Extracted data.
==========

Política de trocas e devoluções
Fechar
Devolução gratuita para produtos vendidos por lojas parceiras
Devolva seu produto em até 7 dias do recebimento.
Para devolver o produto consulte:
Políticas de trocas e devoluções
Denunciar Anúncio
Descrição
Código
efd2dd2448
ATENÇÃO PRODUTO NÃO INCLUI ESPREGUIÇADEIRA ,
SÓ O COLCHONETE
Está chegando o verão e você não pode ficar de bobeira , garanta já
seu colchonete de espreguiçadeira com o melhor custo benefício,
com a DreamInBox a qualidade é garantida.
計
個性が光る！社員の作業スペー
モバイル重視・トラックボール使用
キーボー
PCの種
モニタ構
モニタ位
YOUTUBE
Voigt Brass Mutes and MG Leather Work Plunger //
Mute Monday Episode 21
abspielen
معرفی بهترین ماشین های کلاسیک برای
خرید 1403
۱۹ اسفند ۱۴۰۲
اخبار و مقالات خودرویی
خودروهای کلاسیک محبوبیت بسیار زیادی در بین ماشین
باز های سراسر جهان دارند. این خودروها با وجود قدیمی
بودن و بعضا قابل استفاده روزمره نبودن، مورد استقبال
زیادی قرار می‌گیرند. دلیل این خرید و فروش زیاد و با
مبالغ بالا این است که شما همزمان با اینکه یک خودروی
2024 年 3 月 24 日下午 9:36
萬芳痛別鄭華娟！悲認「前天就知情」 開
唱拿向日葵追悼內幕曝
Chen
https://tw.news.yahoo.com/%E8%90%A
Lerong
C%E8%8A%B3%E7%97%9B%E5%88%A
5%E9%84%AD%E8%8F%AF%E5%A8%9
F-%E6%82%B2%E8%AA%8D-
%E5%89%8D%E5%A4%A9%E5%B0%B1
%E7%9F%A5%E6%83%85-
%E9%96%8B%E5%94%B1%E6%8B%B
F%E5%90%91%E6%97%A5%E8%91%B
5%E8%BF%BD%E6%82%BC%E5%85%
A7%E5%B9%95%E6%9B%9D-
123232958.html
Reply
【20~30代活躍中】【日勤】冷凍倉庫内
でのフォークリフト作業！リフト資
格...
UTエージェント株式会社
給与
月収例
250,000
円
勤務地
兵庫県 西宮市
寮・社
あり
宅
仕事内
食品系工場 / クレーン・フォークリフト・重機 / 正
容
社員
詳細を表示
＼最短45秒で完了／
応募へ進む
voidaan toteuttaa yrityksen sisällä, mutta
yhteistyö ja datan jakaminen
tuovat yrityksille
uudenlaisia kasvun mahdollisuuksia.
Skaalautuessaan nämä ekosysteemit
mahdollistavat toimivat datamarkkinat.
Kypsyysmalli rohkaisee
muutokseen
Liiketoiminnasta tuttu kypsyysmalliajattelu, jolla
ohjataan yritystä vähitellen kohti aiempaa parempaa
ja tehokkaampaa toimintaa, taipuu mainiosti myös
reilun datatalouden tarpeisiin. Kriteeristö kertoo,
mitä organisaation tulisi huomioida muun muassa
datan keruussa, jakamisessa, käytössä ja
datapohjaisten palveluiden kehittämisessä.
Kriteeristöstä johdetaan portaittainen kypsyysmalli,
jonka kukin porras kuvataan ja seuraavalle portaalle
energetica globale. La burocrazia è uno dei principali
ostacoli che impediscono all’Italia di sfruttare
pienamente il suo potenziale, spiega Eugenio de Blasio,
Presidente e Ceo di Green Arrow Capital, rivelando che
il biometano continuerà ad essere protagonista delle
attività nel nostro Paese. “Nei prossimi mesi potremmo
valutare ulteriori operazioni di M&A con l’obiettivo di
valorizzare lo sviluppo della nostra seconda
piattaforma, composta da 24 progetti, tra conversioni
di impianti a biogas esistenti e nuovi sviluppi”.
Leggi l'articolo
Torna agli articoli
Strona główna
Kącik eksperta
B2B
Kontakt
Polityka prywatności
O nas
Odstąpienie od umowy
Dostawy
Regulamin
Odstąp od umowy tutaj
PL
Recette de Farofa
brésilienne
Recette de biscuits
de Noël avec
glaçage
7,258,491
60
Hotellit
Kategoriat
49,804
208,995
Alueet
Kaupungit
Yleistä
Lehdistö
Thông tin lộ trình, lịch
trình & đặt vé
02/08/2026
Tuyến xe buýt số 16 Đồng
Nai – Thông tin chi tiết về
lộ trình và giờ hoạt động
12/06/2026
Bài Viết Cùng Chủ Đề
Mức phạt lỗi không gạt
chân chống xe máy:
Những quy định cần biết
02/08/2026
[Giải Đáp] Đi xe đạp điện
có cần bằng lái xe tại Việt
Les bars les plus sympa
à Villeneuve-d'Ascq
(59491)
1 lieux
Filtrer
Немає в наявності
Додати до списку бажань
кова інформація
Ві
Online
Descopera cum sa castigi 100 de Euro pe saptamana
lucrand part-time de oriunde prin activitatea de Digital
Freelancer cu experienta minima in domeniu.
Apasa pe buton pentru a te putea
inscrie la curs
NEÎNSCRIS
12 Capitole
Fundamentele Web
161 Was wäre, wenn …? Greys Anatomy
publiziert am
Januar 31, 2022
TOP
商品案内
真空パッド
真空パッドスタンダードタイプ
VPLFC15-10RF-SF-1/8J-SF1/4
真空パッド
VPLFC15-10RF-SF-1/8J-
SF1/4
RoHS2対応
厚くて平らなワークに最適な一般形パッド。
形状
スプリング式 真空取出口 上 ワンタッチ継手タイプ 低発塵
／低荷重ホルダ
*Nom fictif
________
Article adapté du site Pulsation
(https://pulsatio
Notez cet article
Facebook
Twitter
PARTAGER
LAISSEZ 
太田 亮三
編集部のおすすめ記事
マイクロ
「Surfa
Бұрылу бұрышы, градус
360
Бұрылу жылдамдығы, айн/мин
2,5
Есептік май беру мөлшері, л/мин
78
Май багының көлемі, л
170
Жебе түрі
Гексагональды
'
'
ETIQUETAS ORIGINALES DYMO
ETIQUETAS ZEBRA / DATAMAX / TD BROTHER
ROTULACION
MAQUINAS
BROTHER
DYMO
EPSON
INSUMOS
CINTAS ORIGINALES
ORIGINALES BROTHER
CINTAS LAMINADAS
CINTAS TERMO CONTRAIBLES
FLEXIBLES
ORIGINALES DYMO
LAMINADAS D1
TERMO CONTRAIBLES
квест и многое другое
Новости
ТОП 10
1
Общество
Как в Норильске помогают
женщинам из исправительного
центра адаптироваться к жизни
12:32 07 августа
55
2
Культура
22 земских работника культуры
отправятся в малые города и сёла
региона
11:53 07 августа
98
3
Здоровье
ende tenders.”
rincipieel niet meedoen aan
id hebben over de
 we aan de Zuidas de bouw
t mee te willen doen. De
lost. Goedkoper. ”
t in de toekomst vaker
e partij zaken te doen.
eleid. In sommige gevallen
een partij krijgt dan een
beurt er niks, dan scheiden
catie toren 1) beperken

==========

Can you reproduce every line of the listing above, keeping the wording, spelling and line order unchanged?

Answer space.
Política de trocas e devoluções
Fechar
Devolução gratuita para produtos vendidos por lojas parceiras
Devolva seu produto em até 7 dias do recebimento.
Para devolver o produto consulte:
Políticas de trocas e devoluções
Denunciar Anúncio
Descrição
Código
efd2dd2448
ATENÇÃO PRODUTO NÃO INCLUI ESPREGUIÇADEIRA ,
SÓ O COLCHONETE
Está chegando o verão e você não pode ficar de bobeira , garanta já
seu colchonete de espreguiçadeira com o melhor custo benefício,
com a DreamInBox a qualidade é garantida.
計
個性が光る！社員の作業スペー
モバイル重視・トラックボール使用
キーボー
PCの種
モニタ構
モニタ位
YOUTUBE
Voigt Brass Mutes and MG Leather Work Plunger //
Mute Monday Episode 21
abspielen
معرفی بهترین ماشین های کلاسیک برای
خرید 1403
۱۹ اسفند ۱۴۰۲
اخبار و مقالات خودرویی
خودروهای کلاسیک محبوبیت بسیار زیادی در بین ماشین
باز های سراسر جهان دارند. این خودروها با وجود قدیمی
بودن و بعضا قابل استفاده روزمره نبودن، مورد استقبال
زیادی قرار می‌گیرند. دلیل این خرید و فروش زیاد و با
مبالغ بالا این است که شما همزمان با اینکه یک خودروی
2024 年 3 月 24 日下午 9:36
萬芳痛別鄭華娟！悲認「前天就知情」 開
唱拿向日葵追悼內幕曝
Chen
https://tw.news.yahoo.com/%E8%90%A
Lerong
C%E8%8A%B3%E7%97%9B%E5%88%A
5%E9%84%AD%E8%8F%AF%E5%A8%9
F-%E6%82%B2%E8%AA%8D-
%E5%89%8D%E5%A4%A9%E5%B0%B1
%E7%9F%A5%E6%83%85-
%E9%96%8B%E5%94%B1%E6%8B%B
F%E5%90%91%E6%97%A5%E8%91%B
5%E8%BF%BD%E6%82%BC%E5%85%
A7%E5%B9%95%E6%9B%9D-
123232958.html
Reply
【20~30代活躍中】【日勤】冷凍倉庫内
でのフォークリフト作業！リフト資
格...
UTエージェント株式会社
給与
月収例
250,000
円
勤務地
兵庫県 西宮市
寮・社
あり
宅
仕事内
食品系工場 / クレーン・フォークリフト・重機 / 正
容
社員
詳細を表示
＼最短45秒で完了／
応募へ進む
voidaan toteuttaa yrityksen sisällä, mutta
yhteistyö ja datan jakaminen
tuovat yrityksille
uudenlaisia kasvun mahdollisuuksia.
Skaalautuessaan nämä ekosysteemit
mahdollistavat toimivat datamarkkinat.
Kypsyysmalli rohkaisee
muutokseen
Liiketoiminnasta tuttu kypsyysmalliajattelu, jolla
ohjataan yritystä vähitellen kohti aiempaa parempaa
ja tehokkaampaa toimintaa, taipuu mainiosti myös
reilun datatalouden tarpeisiin. Kriteeristö kertoo,
mitä organisaation tulisi huomioida muun muassa
datan keruussa, jakamisessa, käytössä ja
datapohjaisten palveluiden kehittämisessä.
Kriteeristöstä johdetaan portaittainen kypsyysmalli,
jonka kukin porras kuvataan ja seuraavalle portaalle
energetica globale. La burocrazia è uno dei principali
ostacoli che impediscono all’Italia di sfruttare
pienamente il suo potenziale, spiega Eugenio de Blasio,
Presidente e Ceo di Green Arrow Capital, rivelando che
il biometano continuerà ad essere protagonista delle
attività nel nostro Paese. “Nei prossimi mesi potremmo
valutare ulteriori operazioni di M&A con l’obiettivo di
valorizzare lo sviluppo della nostra seconda
piattaforma, composta da 24 progetti, tra conversioni
di impianti a biogas esistenti e nuovi sviluppi”.
Leggi l'articolo
Torna agli articoli
Strona główna
Kącik eksperta
B2B
Kontakt
Polityka prywatności
O nas
Odstąpienie od umowy
Dostawy
Regulamin
Odstąp od umowy tutaj
PL
Recette de Farofa
brésilienne
Recette de biscuits
de Noël avec
glaçage
7,258,491
60
Hotellit
Kategoriat
49,804
208,995
Alueet
Kaupungit
Yleistä
Lehdistö
Thông tin lộ trình, lịch
trình & đặt vé
02/08/2026
Tuyến xe buýt số 16 Đồng
Nai – Thông tin chi tiết về
lộ trình và giờ hoạt động
12/06/2026
Bài Viết Cùng Chủ Đề
Mức phạt lỗi không gạt
chân chống xe máy:
Những quy định cần biết
02/08/2026
[Giải Đáp] Đi xe đạp điện
có cần bằng lái xe tại Việt
Les bars les plus sympa
à Villeneuve-d'Ascq
(59491)
1 lieux
Filtrer
Немає в наявності
Додати до списку бажань
кова інформація
Ві
Online
Descopera cum sa castigi 100 de Euro pe saptamana
lucrand part-time de oriunde prin activitatea de Digital
Freelancer cu experienta minima in domeniu.
Apasa pe buton pentru a te putea
inscrie la curs
NEÎNSCRIS
12 Capitole
Fundamentele Web
161 Was wäre, wenn …? Greys Anatomy
publiziert am
Januar 31, 2022
TOP
商品案内
真空パッド
真空パッドスタンダードタイプ
VPLFC15-10RF-SF-1/8J-SF1/4
真空パッド
VPLFC15-10RF-SF-1/8J-
SF1/4
RoHS2対応
厚くて平らなワークに最適な一般形パッド。
形状
スプリング式 真空取出口 上 ワンタッチ継手タイプ 低発塵
／低荷重ホルダ
*Nom fictif
________
Article adapté du site Pulsation
(https://pulsatio
Notez cet article
Facebook
Twitter
PARTAGER
LAISSEZ 
太田 亮三
編集部のおすすめ記事
マイクロ
「Surfa
Бұрылу бұрышы, градус
360
Бұрылу жылдамдығы, айн/мин
2,5
Есептік май беру мөлшері, л/мин
78
Май багының көлемі, л
170
Жебе түрі
Гексагональды
'
'
ETIQUETAS ORIGINALES DYMO
ETIQUETAS ZEBRA / DATAMAX / TD BROTHER
ROTULACION
MAQUINAS
BROTHER
DYMO
EPSON
INSUMOS
CINTAS ORIGINALES
ORIGINALES BROTHER
CINTAS LAMINADAS
CINTAS TERMO CONTRAIBLES
FLEXIBLES
ORIGINALES DYMO
LAMINADAS D1
TERMO CONTRAIBLES
квест и многое другое
Новости
ТОП 10
1
Общество
Как в Норильске помогают
женщинам из исправительного
центра адаптироваться к жизни
12:32 07 августа
55
2
Культура
22 земских работника культуры
отправятся в малые города и сёла
региона
11:53 07 августа
98
3
Здоровье
ende tenders.”
rincipieel niet meedoen aan
id hebben over de
 we aan de Zuidas de bouw
t mee te willen doen. De
lost. Goedkoper. ”
t in de toekomst vaker
e partij zaken te doen.
eleid. In sommige gevallen
een partij krijgt dan een
beurt er niks, dan scheiden
catie toren 1) beperken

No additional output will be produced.